To construct survival curves according to the pattern of gross motor skills for CP children in SA and compare these with international studies.
We collected data on mortality and functional status for 339 CP children on whose behalf claims for medical negligence had been instituted. Motor disabilities were classified according to the five-level Gross Motor Function Classification System (GMFCS). Children who were unable to walk unaided were further classified according to more basic motor skills, including the ability to lift their heads or chests in the prone position, rolling and sitting. Mortality rates were calculated and survival curves were estimated using the Kaplan-Meier method.

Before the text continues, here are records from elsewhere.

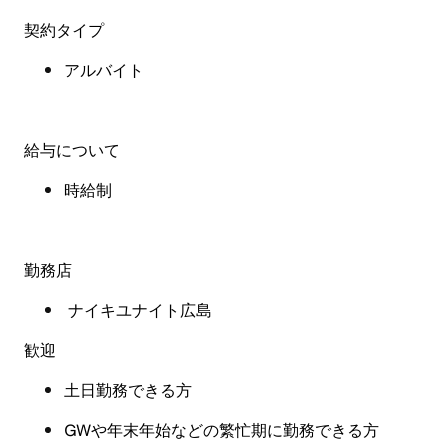
契約タイプ
アルバイト
給与について
時給制
勤務店
ナイキユナイト広島
歓迎
土日勤務できる方
GWや年末年始などの繁忙期に勤務できる方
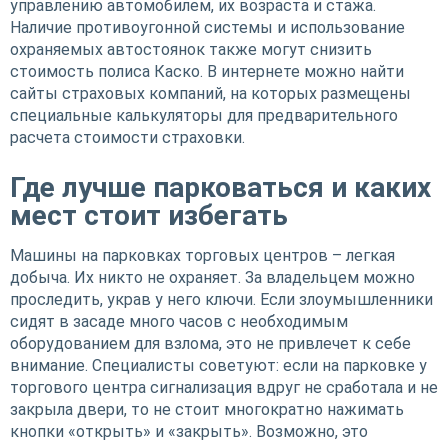
управлению автомобилем, их возраста и стажа.
Наличие противоугонной системы и использование
охраняемых автостоянок также могут снизить
стоимость полиса Каско. В интернете можно найти
сайты страховых компаний, на которых размещены
специальные калькуляторы для предварительного
расчета стоимости страховки.
Где лучше парковаться и каких
мест стоит избегать
Машины на парковках торговых центров – легкая
добыча. Их никто не охраняет. За владельцем можно
проследить, украв у него ключи. Если злоумышленники
сидят в засаде много часов с необходимым
оборудованием для взлома, это не привлечет к себе
внимание. Специалисты советуют: если на парковке у
торгового центра сигнализация вдруг не сработала и не
закрыла двери, то не стоит многократно нажимать
кнопки «открыть» и «закрыть». Возможно, это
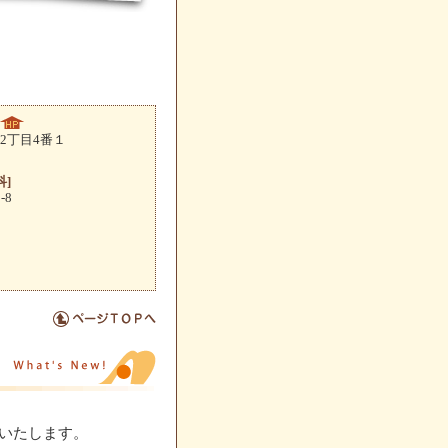
2丁目4番１
科]
-8
転いたします。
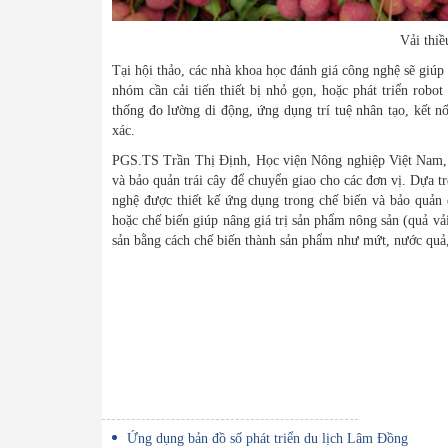
Vải thiều Bắc Gian
Tại hội thảo, các nhà khoa học đánh giá công nghệ sẽ giúp
nhóm cần cải tiến thiết bị nhỏ gọn, hoặc phát triển robot
thống đo lường di động, ứng dụng trí tuệ nhân tạo, kết n
xác.
PGS.TS Trần Thị Định, Học viện Nông nghiệp Việt Nam, ch
và bảo quản trái cây để chuyển giao cho các đơn vị. Dựa t
nghệ được thiết kế ứng dụng trong chế biến và bảo quản 
hoặc chế biến giúp nâng giá trị sản phẩm nông sản (quả vả
sản bằng cách chế biến thành sản phẩm như mứt, nước quả
Ứng dụng bản đồ số phát triển du lịch Lâm Đồng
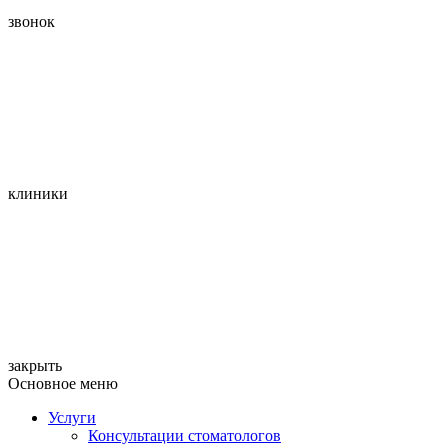
звонок
клиники
закрыть
Основное меню
Услуги
Консультации стоматологов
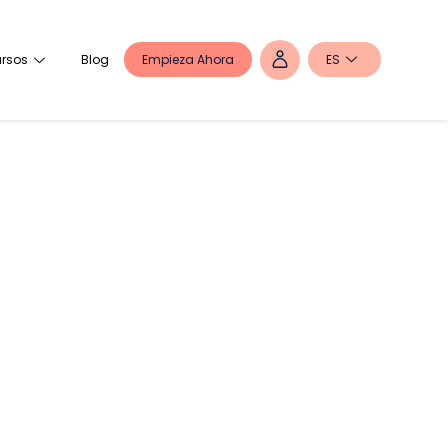
Empieza Ahora
ES
rsos
Blog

No deaths were observed among 119 children in GMFCS levels I – IV. Among the 220 children in GMFCS V, there were 20 observed deaths. The proportions surviving to ages 10 and 15 years were 85% (standard error (SE) 5%) and 55% (SE 11%), respectively. The former is comparable to what has been reported for children in California and Sweden, but the survival to age 15 is lower. Among 82 children who could not lift their heads in the prone position, there were 11 observed deaths for a mortality rate of 48.5 (95% confidence interval (CI) 24.2 – 86.9) deaths per 1 000 person-years. Among 72 children who could lift their heads but not their chests, there were 6 observed deaths for a mortality rate of 33.5 (95% CI 12.3 – 73.0) deaths per 1 000 person-years. These mortality rates are 22% and 15% higher than the corresponding figures documented for children with comparable abilities and disabilities in California.
Life expectancy of children with CP in SA is lower than that of children with comparably severe disabilities in high-income countries. The mortality rates for SA children with very severe CP are ~20% higher than those for children with comparably severe disabilities in high-income countries. The development of a larger centralised database with information on children with CP in SA is needed to provide more precise empirical estimates of their survival.